** Opening Study material block **

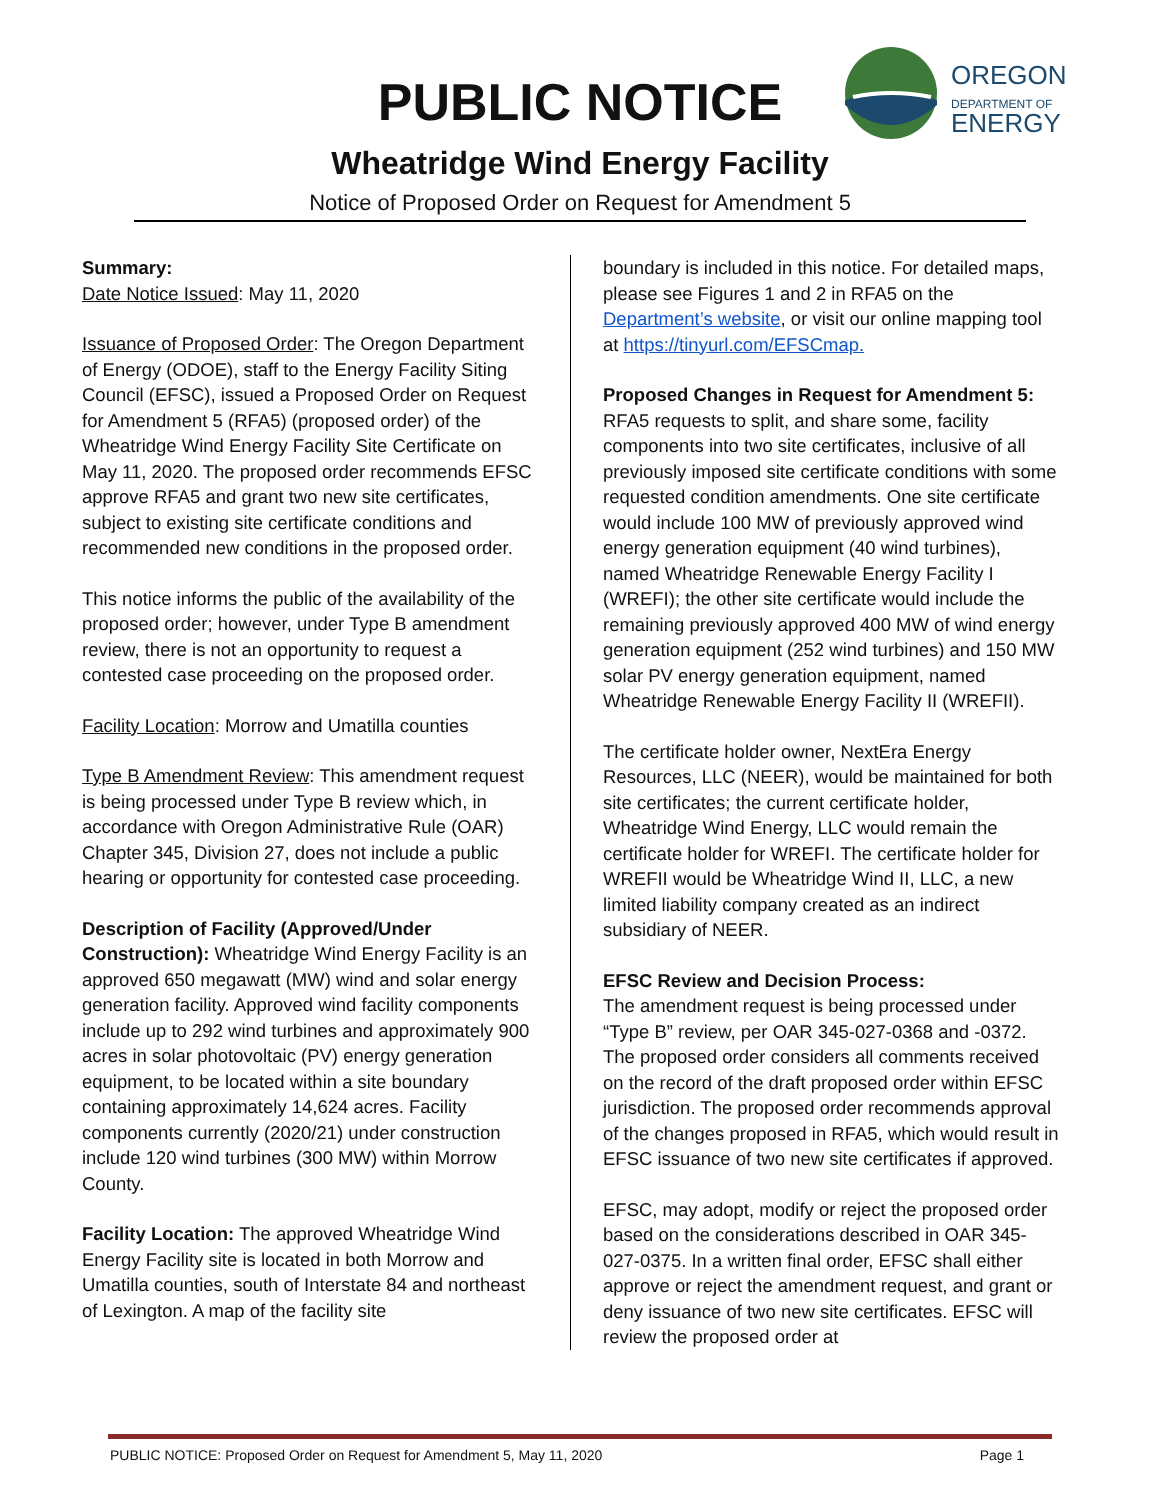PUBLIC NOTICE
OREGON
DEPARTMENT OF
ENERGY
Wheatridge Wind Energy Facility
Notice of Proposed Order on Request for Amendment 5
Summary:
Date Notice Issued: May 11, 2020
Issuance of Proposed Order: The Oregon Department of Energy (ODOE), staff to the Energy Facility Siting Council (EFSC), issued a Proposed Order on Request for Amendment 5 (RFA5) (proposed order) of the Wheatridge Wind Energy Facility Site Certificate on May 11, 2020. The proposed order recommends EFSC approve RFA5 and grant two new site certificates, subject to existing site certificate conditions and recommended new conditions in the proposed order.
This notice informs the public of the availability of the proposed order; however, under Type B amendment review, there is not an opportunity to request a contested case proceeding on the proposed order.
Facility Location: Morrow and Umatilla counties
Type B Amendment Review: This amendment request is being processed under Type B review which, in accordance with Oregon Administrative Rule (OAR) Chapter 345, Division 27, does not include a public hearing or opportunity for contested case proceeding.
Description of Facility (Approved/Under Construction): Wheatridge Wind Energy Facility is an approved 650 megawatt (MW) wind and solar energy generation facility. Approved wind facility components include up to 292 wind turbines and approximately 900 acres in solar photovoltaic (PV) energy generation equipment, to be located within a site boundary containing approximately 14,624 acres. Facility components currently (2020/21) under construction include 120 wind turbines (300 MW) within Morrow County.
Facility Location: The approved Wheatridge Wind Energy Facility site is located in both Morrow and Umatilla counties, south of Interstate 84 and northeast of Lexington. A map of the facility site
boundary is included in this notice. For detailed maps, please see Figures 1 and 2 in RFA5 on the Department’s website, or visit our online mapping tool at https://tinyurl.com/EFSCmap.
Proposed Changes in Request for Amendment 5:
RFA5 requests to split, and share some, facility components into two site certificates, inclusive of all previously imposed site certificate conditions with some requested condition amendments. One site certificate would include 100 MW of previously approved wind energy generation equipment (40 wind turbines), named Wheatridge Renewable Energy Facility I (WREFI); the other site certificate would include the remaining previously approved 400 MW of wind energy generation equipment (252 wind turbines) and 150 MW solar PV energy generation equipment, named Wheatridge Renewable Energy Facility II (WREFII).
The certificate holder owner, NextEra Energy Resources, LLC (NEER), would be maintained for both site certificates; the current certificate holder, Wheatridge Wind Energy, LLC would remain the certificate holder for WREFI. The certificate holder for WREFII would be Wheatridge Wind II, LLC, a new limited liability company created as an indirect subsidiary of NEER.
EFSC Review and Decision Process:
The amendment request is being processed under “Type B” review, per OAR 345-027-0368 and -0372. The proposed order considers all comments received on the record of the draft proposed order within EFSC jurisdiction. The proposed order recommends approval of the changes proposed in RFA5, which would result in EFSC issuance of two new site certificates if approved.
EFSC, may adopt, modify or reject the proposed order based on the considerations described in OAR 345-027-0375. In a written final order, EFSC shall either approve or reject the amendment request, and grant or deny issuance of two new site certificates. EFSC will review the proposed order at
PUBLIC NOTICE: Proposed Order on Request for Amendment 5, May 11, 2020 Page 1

** Closing Study material block **
** Opening Study material block **

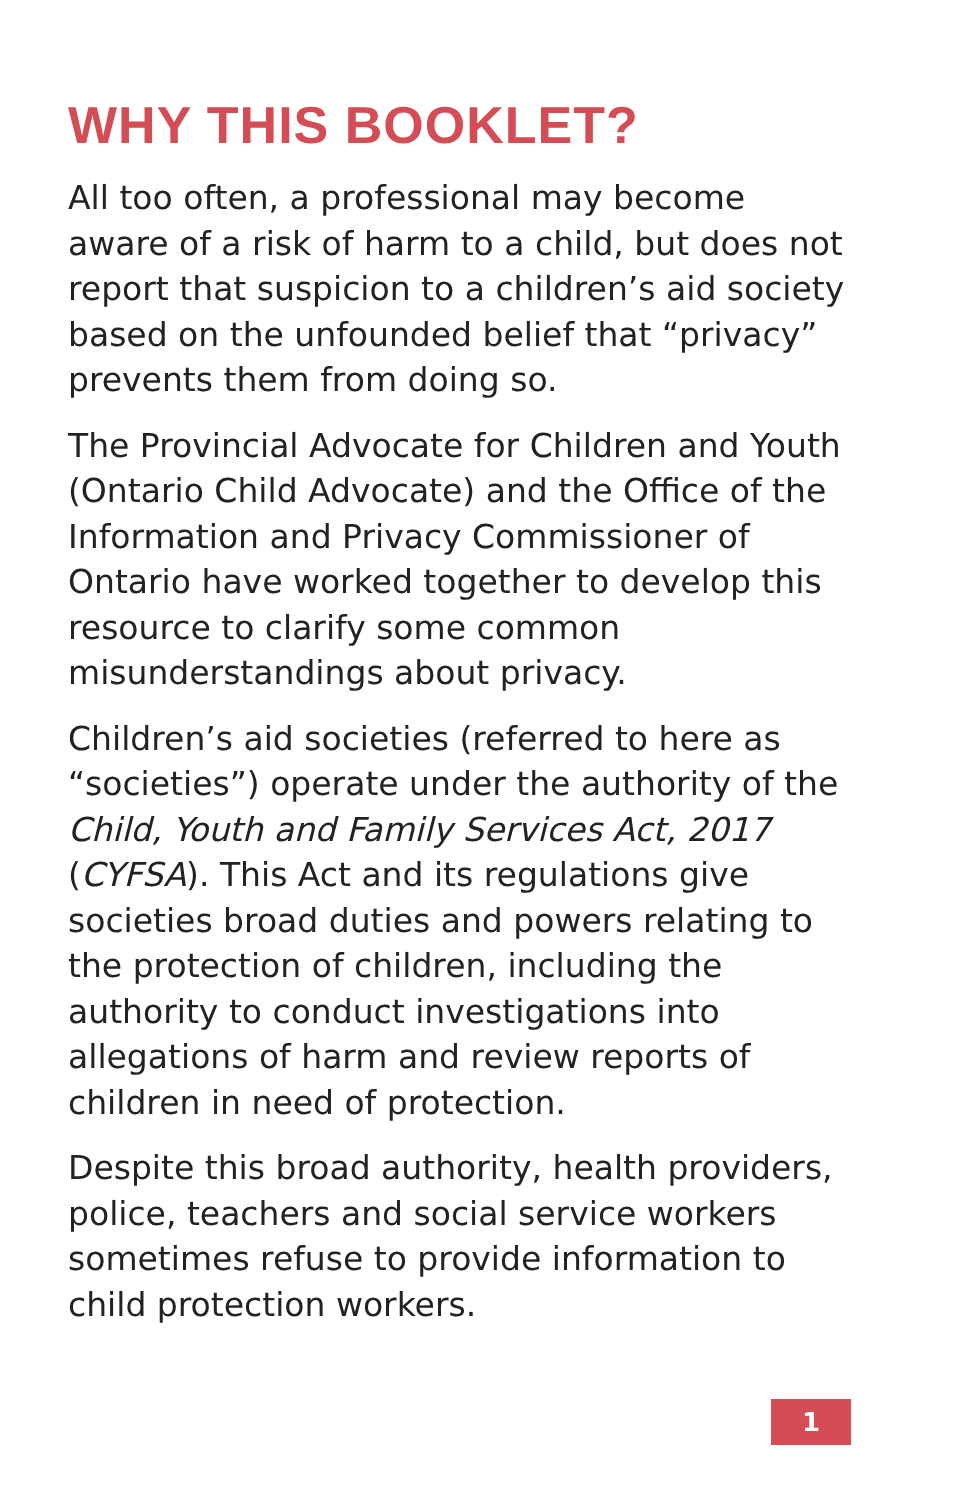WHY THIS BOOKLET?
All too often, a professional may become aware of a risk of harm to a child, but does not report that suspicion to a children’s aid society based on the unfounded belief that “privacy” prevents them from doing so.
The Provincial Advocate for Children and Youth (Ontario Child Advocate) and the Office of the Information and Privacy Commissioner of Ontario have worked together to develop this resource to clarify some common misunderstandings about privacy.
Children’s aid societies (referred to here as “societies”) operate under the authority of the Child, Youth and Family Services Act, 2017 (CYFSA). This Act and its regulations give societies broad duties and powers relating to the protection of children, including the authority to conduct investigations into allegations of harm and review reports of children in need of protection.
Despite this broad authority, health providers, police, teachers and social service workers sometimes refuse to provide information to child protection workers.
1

** Closing Study material block **
** Opening Study material block **

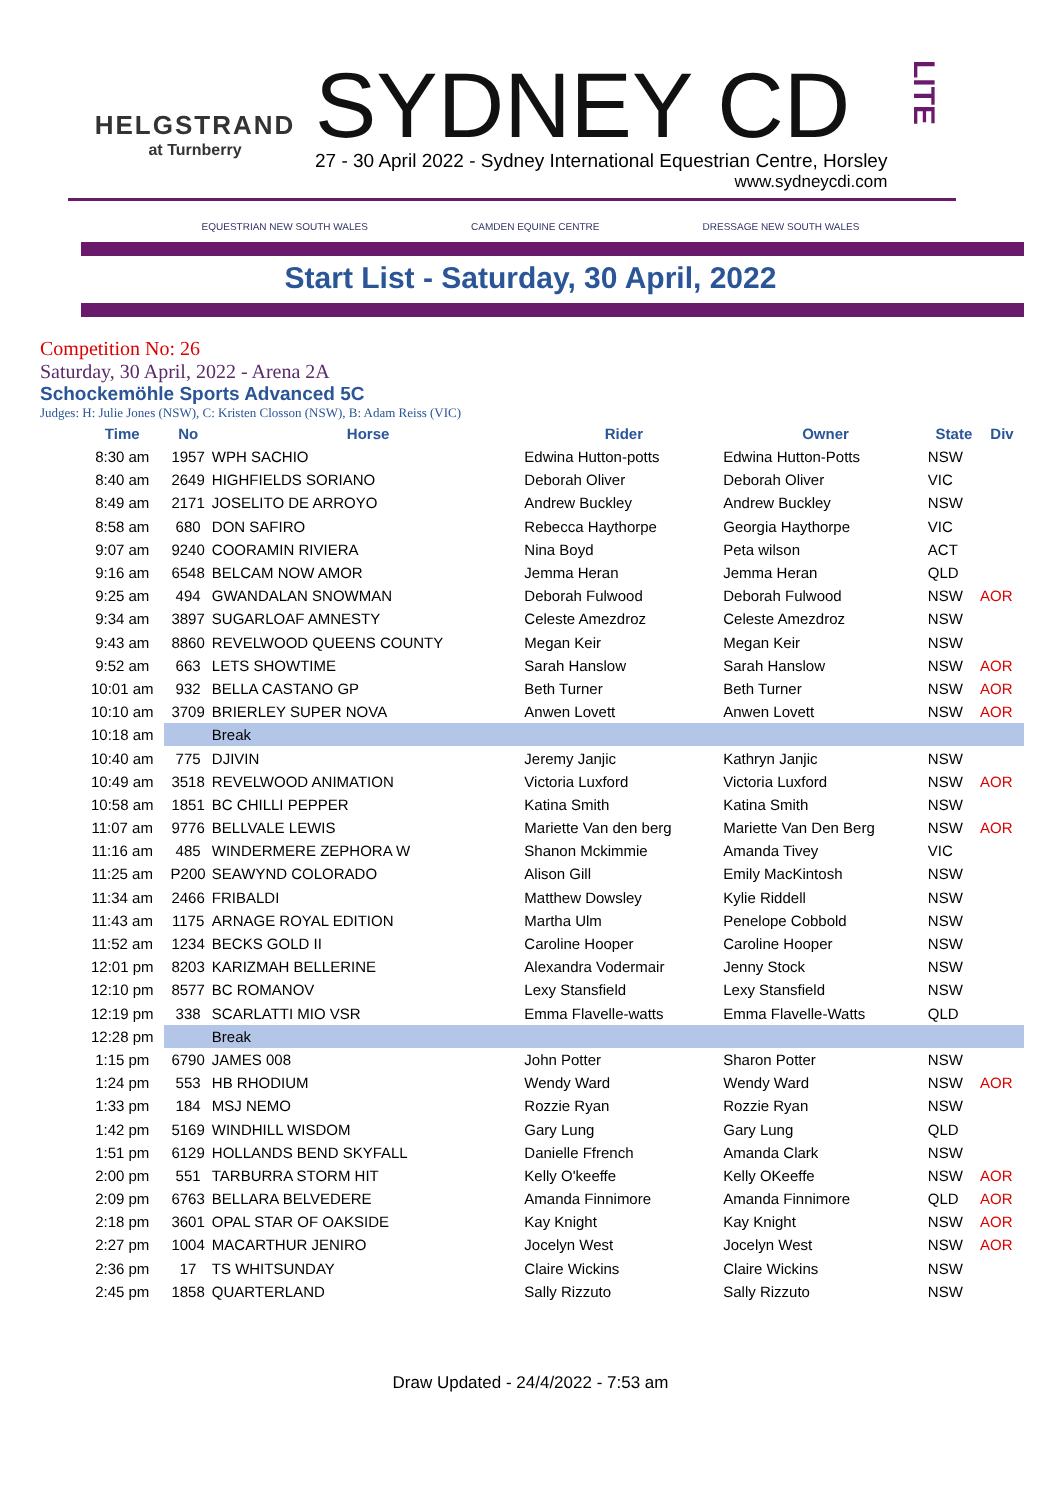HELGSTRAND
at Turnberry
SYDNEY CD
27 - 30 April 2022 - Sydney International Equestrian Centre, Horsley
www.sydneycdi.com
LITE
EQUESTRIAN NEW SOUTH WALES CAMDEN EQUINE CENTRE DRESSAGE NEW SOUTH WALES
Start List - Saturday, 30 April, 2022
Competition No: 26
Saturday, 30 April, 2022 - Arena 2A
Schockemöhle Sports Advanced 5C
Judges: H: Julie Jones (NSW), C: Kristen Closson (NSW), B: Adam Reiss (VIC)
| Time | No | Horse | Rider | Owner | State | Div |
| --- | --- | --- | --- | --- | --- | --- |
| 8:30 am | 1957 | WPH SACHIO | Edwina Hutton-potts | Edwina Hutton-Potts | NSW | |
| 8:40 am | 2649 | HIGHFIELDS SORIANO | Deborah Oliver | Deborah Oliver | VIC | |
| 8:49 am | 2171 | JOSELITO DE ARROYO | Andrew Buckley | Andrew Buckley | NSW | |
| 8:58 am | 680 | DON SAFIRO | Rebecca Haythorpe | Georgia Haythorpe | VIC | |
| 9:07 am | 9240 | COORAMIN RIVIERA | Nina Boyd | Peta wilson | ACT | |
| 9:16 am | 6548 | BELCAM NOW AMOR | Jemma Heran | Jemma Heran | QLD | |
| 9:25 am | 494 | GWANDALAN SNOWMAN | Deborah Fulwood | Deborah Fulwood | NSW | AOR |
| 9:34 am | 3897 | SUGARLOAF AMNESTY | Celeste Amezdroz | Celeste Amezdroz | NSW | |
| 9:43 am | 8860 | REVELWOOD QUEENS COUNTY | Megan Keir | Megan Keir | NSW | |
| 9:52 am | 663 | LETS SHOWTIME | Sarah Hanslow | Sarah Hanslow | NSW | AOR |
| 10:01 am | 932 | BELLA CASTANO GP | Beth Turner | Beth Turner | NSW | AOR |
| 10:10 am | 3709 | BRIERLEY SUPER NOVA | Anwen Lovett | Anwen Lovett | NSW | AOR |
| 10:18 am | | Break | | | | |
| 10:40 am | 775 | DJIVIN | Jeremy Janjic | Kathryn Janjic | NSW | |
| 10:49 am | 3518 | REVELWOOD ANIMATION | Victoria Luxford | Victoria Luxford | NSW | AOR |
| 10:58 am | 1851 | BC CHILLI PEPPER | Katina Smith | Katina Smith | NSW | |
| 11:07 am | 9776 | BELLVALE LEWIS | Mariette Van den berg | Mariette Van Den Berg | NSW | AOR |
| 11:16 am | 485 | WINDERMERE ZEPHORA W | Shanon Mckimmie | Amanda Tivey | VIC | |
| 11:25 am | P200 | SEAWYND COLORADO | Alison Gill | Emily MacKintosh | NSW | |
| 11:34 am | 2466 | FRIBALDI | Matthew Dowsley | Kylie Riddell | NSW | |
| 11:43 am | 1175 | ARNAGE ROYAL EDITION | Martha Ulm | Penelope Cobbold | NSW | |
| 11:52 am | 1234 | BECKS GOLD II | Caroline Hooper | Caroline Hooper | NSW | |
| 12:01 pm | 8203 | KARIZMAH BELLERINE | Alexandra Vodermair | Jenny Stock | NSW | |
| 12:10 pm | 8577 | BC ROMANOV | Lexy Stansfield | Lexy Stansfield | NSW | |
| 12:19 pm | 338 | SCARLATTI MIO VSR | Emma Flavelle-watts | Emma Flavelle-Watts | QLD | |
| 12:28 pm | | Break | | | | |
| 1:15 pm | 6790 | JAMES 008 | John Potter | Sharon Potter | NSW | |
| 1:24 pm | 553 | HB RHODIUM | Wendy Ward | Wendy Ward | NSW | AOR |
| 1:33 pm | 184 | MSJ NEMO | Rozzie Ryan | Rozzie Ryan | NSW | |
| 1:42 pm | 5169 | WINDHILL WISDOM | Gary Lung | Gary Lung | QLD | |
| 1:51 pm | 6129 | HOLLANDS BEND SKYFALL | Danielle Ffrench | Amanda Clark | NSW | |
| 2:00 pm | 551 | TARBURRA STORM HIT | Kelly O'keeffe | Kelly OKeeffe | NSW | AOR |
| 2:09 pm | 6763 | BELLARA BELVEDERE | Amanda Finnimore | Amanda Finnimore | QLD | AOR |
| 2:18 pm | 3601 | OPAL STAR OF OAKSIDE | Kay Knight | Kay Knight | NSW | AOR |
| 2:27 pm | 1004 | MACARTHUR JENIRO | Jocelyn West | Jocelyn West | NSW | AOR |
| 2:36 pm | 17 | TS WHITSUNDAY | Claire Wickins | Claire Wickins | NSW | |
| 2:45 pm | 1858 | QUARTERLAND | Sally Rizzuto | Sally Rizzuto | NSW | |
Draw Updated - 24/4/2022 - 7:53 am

** Closing Study material block **

**Problem details**
Write out exactly the lines above between the line with "EFSC Review and" and the line with "The amendment request is", inclusive, and nothing beyond them.

**Written solution**
EFSC Review and Decision Process:
The amendment request is being processed under “Type B” review, per OAR 345-027-0368 and -0372. The proposed order considers all comments received on the record of the draft proposed order within EFSC jurisdiction. The proposed order recommends approval of the changes proposed in RFA5, which would result in EFSC issuance of two new site certificates if approved.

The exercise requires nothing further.